Source document:
/---
Shareholders in media broadcasting company Sky will be rubbing their hands with glee as the price of Sky shares has doubled in the past year. The American cable operator Comcast won the auction sale for Sky on 22 September, with shareholders achieving a valuation of £17.83 per share.

Sky Takeover Numbers

The Comcast purchase of Sky places a value of over £30bn on the company, in this blind auction process which was overseen by the UK’s Takeover Panel. The Comcast Chairman and Chief Executive commented that it was “a great day for Comcast“.

Sky recommended shareholders accept the bid as it “represents materially superior value“.

In the UK, Sky has 23mn subscribers and its rights to show Premier League football mean that it’s one of the most profitable TV companies in Europe.

Fox Bid

Comcast’s rival in the auction was 21st Century Fox, which bid £15.67 per share. Fox already owns 39% of Sky and it seemed on the cards they would succeed in their bid.
\---
Raw records:
/---
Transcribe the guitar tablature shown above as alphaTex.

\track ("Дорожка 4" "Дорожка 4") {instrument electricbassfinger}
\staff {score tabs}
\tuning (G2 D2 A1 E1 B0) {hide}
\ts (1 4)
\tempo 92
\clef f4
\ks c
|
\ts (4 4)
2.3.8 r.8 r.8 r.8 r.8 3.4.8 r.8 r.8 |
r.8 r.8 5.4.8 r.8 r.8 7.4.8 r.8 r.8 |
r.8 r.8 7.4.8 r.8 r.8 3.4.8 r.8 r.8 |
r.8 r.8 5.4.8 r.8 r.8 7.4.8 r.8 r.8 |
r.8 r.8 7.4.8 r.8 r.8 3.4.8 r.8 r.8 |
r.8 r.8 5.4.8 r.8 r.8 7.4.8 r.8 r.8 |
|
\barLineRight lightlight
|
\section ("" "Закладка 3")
\---
Your task:
Repeat word for word the stretch of the Sky takeover article from "Sky Takeover Numbers" through "companies in Europe.". These records were taken from a different source.

Exercise output:
Sky Takeover Numbers

The Comcast purchase of Sky places a value of over £30bn on the company, in this blind auction process which was overseen by the UK’s Takeover Panel. The Comcast Chairman and Chief Executive commented that it was “a great day for Comcast“.

Sky recommended shareholders accept the bid as it “represents materially superior value“.

In the UK, Sky has 23mn subscribers and its rights to show Premier League football mean that it’s one of the most profitable TV companies in Europe.